> [Consigne 1]: Dites si chacune des affirmations suivantes concorde avec la décision sur les propos négationnistes ci-dessous, par oui ou par non, en citant à l'identique les mots du texte qui tranchent. (a) B. a diffusé les écrits sur son profil privé le jour même de leur publication. (b) Les propos ont été publiés sur Twitter. (c) L'objet de protection retenu est l'origine ethnique.

> [Extrait du document]:
========================================

Cas 2022-095N

Propos négationnistes d’un parti politique sur Facebook

Vaud

Historique de la procédure
2021 2021-108N Le tribunal a condamné l’accusé pour discrimination raciale et incitation à la haine conformément à l’article 261bis al. 4, deuxième partie de la phrase.
2022 2022-095N La 2ème instance prononce le prévenu coupable de discrimination et incitation à la haine (art. 261bis al. 4 2ème partie CP).
Critères de recherche juridiques
Acte / Eléments constitutifs objectifs Négation d'un génocide (al. 4 2ème phrase)
Objet de protection Religion
Questions spécifiques sur l'élément constitutif Elément constitutif subjectif de l'infraction
Mots-clés
Auteurs Acteurs politiques
Victimes Juifs
Moyens utilisés Ecrits
Environnement social Médias sociaux
Idéologie Antisémitisme

Synthèse

Le Parti X., représenté par son président B., a tenu des propos négationnistes en publiant sur la page du groupe public un texte contestant des faits historiques sur la Shoah et suggérant que les organismes de censure devraient investiguer à Auschwitz. Le même jour, B. a également partagé ces écrits sur son profil privé. Par ce comportement, il a cherché à minimiser grossièrement, voire nier la Shoah, incitant ainsi à la haine à l’égard des juifs en raison de leur appartenance religieuse.
La 2ème instance prononce le prévenu coupable de discrimination et incitation à la haine (art. 261bis al. 4 2ème partie CP).

========================================

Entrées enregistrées
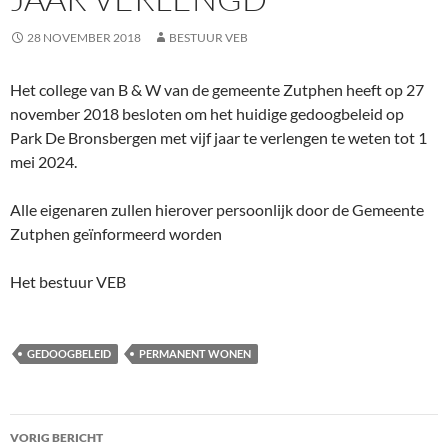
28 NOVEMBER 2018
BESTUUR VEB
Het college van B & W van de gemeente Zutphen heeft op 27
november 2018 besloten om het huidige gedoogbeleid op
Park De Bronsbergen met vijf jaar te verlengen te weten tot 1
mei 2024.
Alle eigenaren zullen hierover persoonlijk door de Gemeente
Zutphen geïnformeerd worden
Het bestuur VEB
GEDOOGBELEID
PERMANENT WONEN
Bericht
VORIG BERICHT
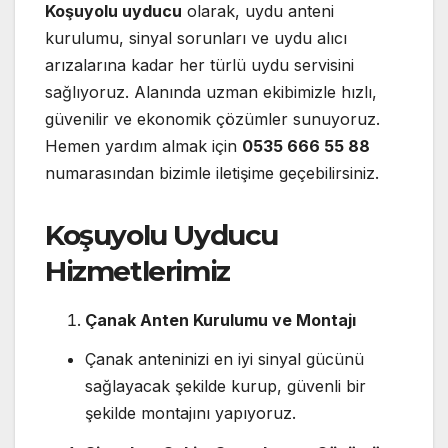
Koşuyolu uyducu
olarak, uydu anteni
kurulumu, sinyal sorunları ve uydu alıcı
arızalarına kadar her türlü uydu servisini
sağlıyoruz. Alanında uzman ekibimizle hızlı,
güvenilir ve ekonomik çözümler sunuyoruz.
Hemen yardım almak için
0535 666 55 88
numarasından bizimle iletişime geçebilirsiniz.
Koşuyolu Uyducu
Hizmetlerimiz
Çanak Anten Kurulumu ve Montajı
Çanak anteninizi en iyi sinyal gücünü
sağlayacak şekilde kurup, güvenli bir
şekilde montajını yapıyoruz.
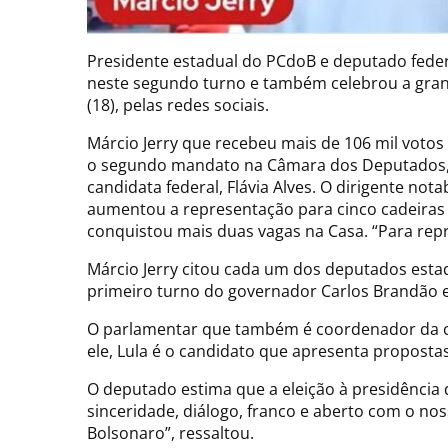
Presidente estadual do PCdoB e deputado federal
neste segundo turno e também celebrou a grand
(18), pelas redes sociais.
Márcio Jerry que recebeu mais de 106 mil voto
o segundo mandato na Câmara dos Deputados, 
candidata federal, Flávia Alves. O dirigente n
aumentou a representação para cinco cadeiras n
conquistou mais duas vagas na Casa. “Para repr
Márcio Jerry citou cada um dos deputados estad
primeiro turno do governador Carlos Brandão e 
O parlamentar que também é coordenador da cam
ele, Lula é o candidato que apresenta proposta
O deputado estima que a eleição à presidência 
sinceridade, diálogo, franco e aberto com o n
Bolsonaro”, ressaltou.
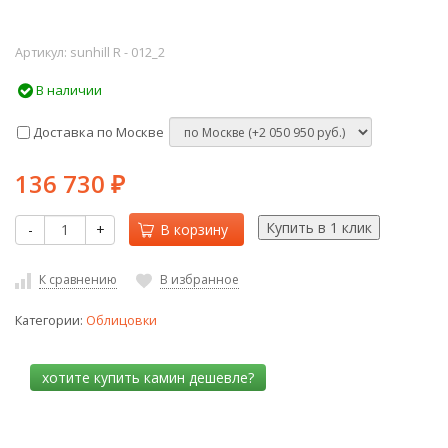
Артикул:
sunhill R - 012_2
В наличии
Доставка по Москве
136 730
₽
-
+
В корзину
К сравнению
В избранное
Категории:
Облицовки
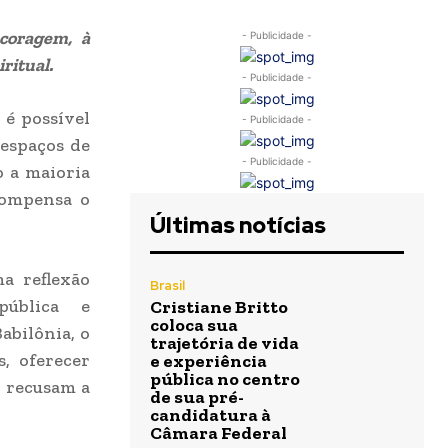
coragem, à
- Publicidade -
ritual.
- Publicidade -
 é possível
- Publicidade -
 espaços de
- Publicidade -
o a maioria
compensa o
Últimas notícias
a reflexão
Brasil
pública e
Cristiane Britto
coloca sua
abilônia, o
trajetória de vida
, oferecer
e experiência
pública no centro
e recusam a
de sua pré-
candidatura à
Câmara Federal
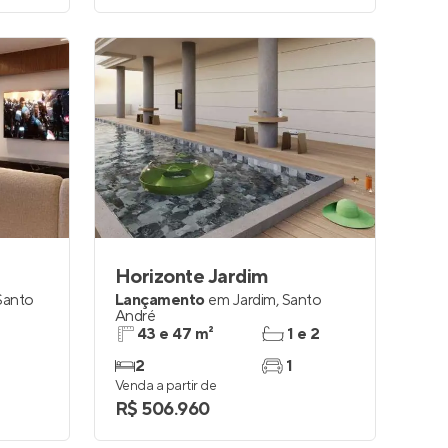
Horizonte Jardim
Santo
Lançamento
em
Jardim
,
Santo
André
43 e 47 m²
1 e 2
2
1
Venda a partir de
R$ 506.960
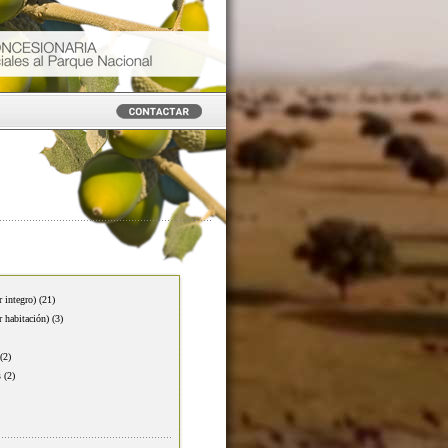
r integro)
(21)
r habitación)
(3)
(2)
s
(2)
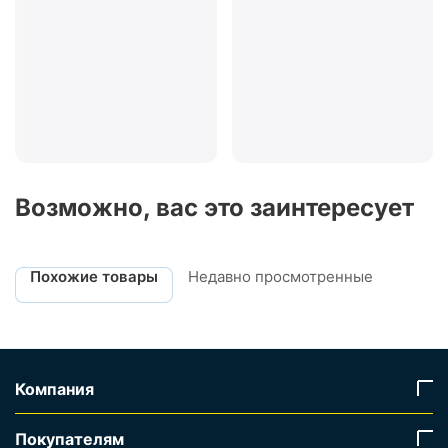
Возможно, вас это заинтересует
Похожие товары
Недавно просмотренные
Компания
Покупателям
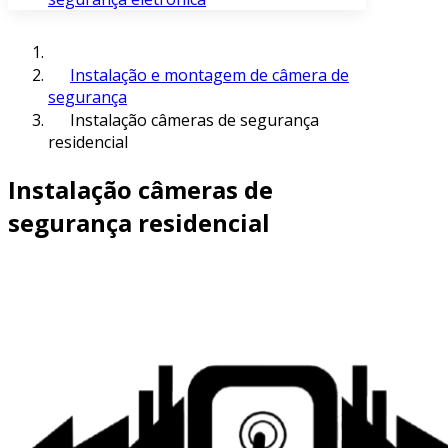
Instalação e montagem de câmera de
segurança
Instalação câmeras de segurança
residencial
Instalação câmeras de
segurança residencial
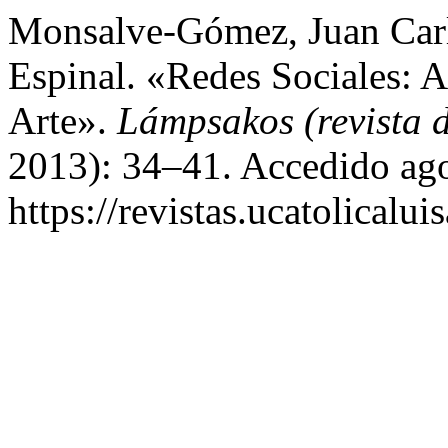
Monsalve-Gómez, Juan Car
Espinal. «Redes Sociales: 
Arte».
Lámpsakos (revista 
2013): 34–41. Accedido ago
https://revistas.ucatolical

========================================

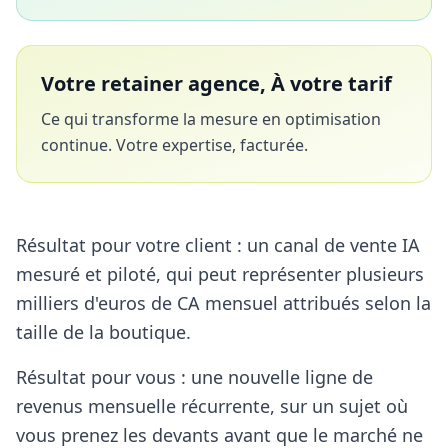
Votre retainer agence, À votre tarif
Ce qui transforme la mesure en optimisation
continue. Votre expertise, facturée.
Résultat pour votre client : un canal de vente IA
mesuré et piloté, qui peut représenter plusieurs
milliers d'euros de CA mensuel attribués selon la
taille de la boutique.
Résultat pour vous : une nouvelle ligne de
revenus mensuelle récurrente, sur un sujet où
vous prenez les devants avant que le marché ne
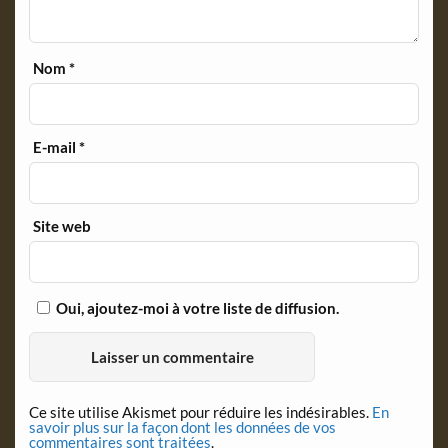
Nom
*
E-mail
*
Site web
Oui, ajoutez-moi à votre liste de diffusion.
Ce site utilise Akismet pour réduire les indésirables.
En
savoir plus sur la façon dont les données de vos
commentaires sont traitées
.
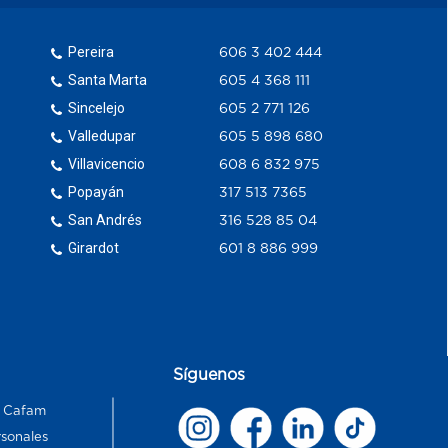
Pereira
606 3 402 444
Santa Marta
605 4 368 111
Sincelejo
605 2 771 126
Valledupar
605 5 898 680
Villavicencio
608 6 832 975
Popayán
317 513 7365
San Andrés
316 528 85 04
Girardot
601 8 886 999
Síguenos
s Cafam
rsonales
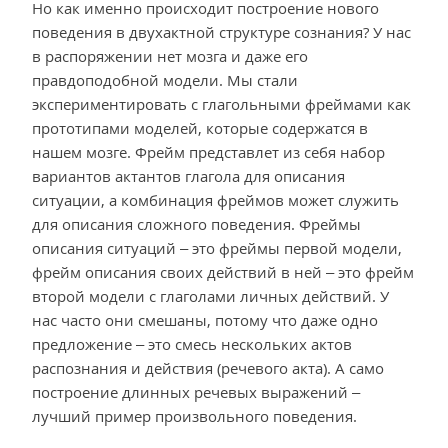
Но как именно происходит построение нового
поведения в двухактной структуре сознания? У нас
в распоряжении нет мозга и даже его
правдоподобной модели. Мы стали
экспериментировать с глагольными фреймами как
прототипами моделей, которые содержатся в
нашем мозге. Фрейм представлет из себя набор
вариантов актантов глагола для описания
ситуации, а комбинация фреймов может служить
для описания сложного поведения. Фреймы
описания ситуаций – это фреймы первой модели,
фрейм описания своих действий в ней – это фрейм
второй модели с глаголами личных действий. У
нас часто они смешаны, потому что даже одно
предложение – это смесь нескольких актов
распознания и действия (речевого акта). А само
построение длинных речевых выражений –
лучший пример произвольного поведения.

========================================

> [Consigne 2]: Reproduisez sous forme de liste numérotée les lignes des entrées, de la ligne qui contient « Horizonte Jardim » jusqu'à la ligne qui contient « segurança residencial » incluse, en omettant les lignes vides. Ne mettez pas les images dans la réponse.

> [Réponse rédigée 1]:
(a) Oui : « Le même jour, B. a également partagé ces écrits sur son profil privé. »
(b) Non : « Propos négationnistes d’un parti politique sur Facebook »
(c) Non : « Objet de protection Religion »

> [Réponse rédigée 2]:
1. Horizonte Jardim
2. Santo
3. Lançamento
4. em
5. Jardim
6. ,
7. Santo
8. André
9. 43 e 47 m²
10. 1 e 2
11. 2
12. 1
13. Venda a partir de
14. R$ 506.960
15. r integro)
16. (21)
17. r habitación)
18. (3)
19. (2)
20. s
21. (2)
22. Возможно, вас это заинтересует
23. Похожие товары
24. Недавно просмотренные
25. Компания
26. Покупателям
27. Instalação e montagem de câmera de
28. segurança
29. Instalação câmeras de segurança
30. residencial
31. Instalação câmeras de
32. segurança residencial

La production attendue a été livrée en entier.